To address the trade-off between classification accuracy and inference efficiency in real-time acoustic traffic speed monitoring, this paper proposes an adaptive audio frame selection framework integrating deep learning and reinforcement learning. Methodologically, a dual-branch multi-scale convolutional neural network (BMCNN) is designed to extract MFCC and wavelet time-frequency features in parallel; an attention-enhanced deep Q-network (DQN) is introduced to enable dynamic frame sampling and early decision-making. The key contribution lies in embedding reinforcement learning directly into the classification pipeline, enabling end-to-end optimization of frame selection—thus achieving high accuracy without sacrificing efficiency. Evaluations on the IDMT-Traffic and SZUR-Acoustic datasets yield classification accuracies of 95.99% and 92.3%, respectively, with an average 1.63× speedup in processing latency. Our approach consistently outperforms baseline methods including A3C, Dueling Double DQN (DDDQN), Self-Attention Actor-Critic (SA2C), PPO, and TD3.

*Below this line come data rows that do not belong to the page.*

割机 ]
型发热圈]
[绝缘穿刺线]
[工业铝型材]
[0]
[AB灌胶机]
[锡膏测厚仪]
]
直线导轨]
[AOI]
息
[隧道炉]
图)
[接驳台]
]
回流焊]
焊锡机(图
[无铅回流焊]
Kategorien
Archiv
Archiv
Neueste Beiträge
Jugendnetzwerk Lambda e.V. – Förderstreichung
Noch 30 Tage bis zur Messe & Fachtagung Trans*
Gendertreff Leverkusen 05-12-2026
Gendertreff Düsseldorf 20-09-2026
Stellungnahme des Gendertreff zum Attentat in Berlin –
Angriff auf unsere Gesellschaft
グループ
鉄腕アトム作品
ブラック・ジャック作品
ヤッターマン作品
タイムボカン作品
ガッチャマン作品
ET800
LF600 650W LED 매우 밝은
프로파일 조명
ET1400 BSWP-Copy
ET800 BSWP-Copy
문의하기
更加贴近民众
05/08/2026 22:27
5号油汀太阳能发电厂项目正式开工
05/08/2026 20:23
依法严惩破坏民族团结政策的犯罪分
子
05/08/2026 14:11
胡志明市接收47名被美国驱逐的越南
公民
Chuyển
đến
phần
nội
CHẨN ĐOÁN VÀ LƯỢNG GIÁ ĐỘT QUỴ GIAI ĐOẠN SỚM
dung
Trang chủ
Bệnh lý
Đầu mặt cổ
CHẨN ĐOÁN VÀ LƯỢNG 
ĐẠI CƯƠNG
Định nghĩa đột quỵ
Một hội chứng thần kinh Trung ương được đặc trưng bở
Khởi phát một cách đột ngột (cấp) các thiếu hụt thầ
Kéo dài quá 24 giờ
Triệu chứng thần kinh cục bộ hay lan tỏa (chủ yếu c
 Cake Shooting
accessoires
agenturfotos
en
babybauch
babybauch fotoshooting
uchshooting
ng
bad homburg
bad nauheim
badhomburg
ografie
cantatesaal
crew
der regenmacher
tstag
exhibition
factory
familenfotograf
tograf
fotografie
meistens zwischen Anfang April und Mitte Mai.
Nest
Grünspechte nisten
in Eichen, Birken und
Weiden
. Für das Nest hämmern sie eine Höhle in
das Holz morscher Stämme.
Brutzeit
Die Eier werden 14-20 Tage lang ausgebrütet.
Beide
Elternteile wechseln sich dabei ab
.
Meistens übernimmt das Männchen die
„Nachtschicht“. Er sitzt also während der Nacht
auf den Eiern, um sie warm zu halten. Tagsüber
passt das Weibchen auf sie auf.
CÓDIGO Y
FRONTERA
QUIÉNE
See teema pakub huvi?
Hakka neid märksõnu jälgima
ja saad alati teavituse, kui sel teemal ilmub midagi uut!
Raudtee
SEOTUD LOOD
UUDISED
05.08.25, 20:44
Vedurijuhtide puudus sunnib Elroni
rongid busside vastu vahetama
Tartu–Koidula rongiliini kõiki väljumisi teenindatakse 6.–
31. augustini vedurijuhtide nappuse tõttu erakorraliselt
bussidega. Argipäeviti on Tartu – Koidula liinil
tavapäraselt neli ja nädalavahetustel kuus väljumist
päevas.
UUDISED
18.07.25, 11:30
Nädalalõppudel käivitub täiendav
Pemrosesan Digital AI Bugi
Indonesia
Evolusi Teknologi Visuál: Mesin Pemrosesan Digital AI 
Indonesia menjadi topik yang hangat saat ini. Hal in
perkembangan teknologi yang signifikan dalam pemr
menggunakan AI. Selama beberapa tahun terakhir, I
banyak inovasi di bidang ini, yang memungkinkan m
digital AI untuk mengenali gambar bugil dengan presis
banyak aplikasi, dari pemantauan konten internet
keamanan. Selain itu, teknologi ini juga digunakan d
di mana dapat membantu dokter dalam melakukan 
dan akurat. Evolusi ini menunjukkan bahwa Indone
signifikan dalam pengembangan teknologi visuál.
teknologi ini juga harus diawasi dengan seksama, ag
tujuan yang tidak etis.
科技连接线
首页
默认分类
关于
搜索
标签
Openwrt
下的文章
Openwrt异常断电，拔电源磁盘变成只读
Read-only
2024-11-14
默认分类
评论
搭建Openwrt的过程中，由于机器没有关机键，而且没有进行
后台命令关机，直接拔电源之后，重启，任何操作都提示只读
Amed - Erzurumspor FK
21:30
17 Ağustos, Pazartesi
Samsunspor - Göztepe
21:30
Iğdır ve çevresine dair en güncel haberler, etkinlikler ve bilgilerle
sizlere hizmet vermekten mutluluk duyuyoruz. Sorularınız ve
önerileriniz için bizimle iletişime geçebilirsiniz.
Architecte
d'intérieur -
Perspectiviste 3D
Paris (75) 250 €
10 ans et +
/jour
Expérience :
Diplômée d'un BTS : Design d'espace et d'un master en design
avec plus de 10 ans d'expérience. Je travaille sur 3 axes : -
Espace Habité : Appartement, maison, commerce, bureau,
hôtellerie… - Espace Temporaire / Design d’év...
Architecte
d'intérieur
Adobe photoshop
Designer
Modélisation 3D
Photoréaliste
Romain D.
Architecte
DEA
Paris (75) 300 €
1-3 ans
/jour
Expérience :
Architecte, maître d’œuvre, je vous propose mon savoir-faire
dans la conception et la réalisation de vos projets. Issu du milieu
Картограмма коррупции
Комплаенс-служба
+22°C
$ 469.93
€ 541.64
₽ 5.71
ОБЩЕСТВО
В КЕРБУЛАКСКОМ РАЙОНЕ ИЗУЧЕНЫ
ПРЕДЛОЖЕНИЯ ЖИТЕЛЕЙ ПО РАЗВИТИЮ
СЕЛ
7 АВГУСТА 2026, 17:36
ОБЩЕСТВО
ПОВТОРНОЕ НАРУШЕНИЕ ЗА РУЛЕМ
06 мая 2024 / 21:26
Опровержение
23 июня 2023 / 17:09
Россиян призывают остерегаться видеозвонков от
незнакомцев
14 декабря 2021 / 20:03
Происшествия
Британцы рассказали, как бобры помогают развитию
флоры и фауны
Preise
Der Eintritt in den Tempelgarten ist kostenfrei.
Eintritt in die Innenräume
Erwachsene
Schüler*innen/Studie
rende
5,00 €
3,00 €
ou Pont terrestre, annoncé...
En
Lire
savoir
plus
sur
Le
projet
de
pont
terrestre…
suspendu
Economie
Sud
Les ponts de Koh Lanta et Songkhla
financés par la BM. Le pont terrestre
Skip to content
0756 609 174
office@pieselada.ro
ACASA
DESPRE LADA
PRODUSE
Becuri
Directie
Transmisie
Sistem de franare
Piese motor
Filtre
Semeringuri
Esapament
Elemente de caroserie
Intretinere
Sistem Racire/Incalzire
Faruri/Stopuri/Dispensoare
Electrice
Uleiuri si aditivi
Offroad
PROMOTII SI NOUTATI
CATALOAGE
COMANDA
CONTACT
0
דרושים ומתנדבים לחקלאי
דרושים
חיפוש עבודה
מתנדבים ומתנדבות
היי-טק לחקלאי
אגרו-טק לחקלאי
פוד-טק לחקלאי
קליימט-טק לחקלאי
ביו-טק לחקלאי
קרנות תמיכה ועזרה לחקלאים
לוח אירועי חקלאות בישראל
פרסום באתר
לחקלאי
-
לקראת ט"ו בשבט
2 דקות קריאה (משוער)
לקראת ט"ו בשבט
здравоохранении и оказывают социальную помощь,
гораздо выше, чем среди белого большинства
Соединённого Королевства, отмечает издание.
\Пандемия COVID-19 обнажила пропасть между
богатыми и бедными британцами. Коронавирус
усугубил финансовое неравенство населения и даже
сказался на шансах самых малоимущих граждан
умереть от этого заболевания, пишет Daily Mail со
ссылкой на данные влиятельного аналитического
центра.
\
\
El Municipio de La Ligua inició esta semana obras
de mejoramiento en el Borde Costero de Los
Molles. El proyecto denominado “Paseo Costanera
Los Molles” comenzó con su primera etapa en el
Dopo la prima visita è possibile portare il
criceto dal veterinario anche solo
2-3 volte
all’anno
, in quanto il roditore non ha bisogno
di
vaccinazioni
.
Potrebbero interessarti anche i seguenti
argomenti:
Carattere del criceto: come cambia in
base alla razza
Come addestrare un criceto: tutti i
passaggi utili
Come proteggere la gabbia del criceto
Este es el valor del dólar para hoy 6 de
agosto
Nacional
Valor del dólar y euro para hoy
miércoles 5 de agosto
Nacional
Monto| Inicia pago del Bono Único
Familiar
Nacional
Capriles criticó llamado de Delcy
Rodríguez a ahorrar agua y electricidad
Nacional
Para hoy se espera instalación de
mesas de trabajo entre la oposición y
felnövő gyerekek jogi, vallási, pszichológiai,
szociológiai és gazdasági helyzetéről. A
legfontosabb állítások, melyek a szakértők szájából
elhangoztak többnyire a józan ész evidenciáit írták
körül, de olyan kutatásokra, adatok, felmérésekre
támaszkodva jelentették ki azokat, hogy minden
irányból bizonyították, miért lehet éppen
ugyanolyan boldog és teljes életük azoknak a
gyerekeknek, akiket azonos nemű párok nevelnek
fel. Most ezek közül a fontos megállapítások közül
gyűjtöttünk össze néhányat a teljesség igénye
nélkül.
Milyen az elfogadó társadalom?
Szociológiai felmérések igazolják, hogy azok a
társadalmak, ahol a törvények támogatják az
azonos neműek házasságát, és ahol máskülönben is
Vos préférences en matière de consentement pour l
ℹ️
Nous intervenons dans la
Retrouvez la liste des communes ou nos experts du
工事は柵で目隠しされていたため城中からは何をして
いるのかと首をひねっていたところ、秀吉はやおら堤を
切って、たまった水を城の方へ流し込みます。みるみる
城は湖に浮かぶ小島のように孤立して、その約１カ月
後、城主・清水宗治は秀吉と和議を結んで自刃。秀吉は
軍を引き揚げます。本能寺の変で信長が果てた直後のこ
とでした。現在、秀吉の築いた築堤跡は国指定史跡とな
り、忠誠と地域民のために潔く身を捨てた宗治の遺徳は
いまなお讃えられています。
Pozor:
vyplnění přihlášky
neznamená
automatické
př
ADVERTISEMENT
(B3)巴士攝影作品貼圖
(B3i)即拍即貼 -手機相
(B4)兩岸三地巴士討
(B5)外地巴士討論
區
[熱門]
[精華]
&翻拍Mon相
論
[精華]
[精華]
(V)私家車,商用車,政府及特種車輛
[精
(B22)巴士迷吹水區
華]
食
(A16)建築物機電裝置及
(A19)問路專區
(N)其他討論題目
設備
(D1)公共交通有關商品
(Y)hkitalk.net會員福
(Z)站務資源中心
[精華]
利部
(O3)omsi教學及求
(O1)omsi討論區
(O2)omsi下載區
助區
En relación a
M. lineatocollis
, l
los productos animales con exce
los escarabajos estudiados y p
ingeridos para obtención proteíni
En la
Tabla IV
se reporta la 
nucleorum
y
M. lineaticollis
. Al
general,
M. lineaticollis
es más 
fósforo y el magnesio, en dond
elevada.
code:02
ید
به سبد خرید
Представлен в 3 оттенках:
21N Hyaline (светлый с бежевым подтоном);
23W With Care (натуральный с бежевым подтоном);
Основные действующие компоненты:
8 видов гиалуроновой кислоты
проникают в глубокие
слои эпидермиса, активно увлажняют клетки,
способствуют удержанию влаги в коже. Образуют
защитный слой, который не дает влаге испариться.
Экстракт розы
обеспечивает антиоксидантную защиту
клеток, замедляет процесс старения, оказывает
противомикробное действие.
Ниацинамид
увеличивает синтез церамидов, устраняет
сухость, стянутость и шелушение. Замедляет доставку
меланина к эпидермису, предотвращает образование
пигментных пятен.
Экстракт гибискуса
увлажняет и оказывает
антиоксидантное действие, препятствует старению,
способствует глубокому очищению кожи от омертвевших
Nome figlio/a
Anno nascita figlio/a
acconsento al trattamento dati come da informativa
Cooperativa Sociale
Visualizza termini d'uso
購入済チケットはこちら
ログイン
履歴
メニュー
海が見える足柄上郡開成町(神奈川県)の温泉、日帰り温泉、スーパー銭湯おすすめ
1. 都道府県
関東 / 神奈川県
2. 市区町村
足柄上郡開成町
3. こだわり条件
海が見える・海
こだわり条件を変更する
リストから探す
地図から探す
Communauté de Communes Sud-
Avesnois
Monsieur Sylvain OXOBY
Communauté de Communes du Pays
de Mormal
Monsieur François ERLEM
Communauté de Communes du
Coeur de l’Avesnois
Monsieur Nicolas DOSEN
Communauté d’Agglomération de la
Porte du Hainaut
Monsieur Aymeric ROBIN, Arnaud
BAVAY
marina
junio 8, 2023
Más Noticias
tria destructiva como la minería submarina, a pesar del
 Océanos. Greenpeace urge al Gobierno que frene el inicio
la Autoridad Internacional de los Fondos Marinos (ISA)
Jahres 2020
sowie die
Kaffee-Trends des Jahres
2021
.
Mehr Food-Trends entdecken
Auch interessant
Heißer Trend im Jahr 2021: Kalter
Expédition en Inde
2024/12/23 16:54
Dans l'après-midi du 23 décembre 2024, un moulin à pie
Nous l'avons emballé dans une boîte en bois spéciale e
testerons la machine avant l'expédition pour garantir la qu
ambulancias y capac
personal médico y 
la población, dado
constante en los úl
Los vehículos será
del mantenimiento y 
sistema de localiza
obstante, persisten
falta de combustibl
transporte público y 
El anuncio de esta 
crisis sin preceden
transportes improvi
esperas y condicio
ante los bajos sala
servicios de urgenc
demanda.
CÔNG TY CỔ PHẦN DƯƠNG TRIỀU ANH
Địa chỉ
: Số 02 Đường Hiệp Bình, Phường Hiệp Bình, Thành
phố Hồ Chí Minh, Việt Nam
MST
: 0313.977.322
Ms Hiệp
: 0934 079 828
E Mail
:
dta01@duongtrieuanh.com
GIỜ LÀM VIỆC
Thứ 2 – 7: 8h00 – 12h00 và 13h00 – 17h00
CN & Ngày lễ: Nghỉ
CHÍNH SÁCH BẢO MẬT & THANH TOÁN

Traffic congestion remains a pressing urban challenge, requiring intelligent transportation systems for real-time management. We present a hybrid framework that combines deep learning and reinforcement learning for acoustic vehicle speed classification. A dual-branch BMCNN processes MFCC and wavelet features to capture complementary frequency patterns. An attention-enhanced DQN adaptively selects the minimal number of audio frames and triggers early decisions once confidence thresholds are reached. Evaluations on IDMT-Traffic and our SZUR-Acoustic (Suzhou) datasets show 95.99% and 92.3% accuracy, with up to 1.63x faster average processing via early termination. Compared with A3C, DDDQN, SA2C, PPO, and TD3, the method provides a superior accuracy-efficiency trade-off and is suitable for real-time ITS deployment in heterogeneous urban environments.